PASSAGE FOR REVIEW:
'''
You can tell me *anything* (a.k.a. I’m a good person to talk to)

So, bit below, and definitely somewhat redacted (it mostly already completely lacked personally identifiable details, but … further redaction for “public” consumption), and format adjusted slightly for here, something I’d earlier sent to someone. Anyway, not withstanding the aforementioned redacting and formatting for here (and, okay, at least one typo fix), I include that contiguous section from what I’d earlier sent.

I’ll also note/state that such doesn’t necessarily highly and fully apply for absolutely anyone and everyone (e.g. not so or as applicable for complete and total random stranger on the street to be telling me something). To clarify, what does quite apply, no matter who tells me and how much or little I know them – if at all – is my regard for and protection of people’s privacy.
'''
DATA SECTION:
'''
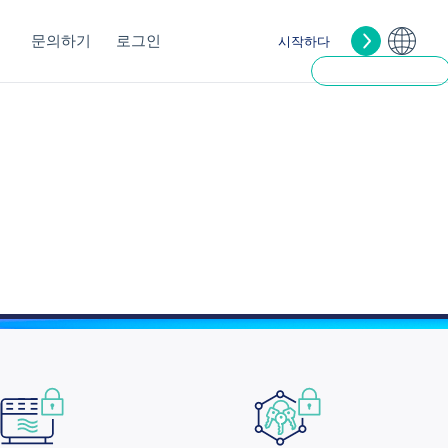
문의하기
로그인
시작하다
'''
REQUIREMENT: Continue the post on being someone people can tell anything, starting right after its last sentence. The material comes from a different source than the post on being someone people can tell anything.

ANSWER SPACE:
The bit that isn’t so, or as applicable, for someone I don’t at least somewhat reasonably know at all, is how my impression of them may be impacted by what they tell me of themselves and/or other persons – probably most notably because I’ve not yet so much as even particularly formed any impression or opinion regarding the person telling me – so thus one will tend to be formed (can’t particularly prevent myself from doing that) quite based upon what they do tell me.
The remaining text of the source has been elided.